— Task to complete —
Reproduce the passage on Azure traffic inspection word for word between "Azure WAF Response: When" and "reaching the application.", inclusive.

— Source passage —
== == ==

Traffic flows through DDoS Protection first, then WAF, and then the firewall, before reaching the backend. Outbound traffic from the backend is routed through the firewall for inspection. This ensures that all inbound and outbound traffic is scrutinized.

Two access paths were tested:

  1. Via the Application Gateway public IP, where traffic passes through DDoS, WAF, and Firewall
  2. Via the Firewall public IP using a DNAT rule, where traffic bypasses WAF and is inspected only by the Firewall

Scenario 1: SQL Injection Attack

An attacker attempts to access the application's login endpoint via the Application Gateway IP address and injects a SQL payload into the input field. For example, the attacker submits a request containing the following payload in the User ID field: ?id=' OR 1=1 --

Azure WAF Response: When deployed in Prevention mode, Azure WAF immediately detects the SQL injection attempt using its built-in Managed Ruleset and returns a WAF block page, preventing the request from ever reaching the application.

== == ==

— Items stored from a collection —
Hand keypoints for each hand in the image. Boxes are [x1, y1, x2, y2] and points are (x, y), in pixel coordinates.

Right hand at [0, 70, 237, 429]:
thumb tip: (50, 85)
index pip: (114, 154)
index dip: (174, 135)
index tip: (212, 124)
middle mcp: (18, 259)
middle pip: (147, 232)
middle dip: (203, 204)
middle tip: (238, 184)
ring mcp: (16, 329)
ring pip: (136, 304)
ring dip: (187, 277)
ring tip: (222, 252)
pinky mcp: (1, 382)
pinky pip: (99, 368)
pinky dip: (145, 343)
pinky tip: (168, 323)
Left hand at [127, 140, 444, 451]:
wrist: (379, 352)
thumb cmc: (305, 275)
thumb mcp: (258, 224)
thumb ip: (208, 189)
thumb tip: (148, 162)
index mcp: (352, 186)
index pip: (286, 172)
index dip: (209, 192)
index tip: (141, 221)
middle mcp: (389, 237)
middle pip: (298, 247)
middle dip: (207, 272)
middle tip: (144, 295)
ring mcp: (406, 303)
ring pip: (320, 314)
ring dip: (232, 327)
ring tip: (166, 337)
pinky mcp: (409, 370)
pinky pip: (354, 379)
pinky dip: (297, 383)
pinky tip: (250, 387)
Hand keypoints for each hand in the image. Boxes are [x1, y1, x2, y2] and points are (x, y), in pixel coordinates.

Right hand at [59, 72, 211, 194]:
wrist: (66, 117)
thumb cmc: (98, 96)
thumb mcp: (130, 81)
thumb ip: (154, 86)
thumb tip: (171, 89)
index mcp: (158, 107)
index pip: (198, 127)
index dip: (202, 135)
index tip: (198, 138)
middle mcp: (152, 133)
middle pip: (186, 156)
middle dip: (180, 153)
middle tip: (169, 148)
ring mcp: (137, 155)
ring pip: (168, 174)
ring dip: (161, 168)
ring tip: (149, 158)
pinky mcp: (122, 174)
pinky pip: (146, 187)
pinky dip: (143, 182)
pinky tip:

== == ==

— Exercise output —
Azure WAF Response: When deployed in Prevention mode, Azure WAF immediately detects the SQL injection attempt using its built-in Managed Ruleset and returns a WAF block page, preventing the request from ever reaching the application.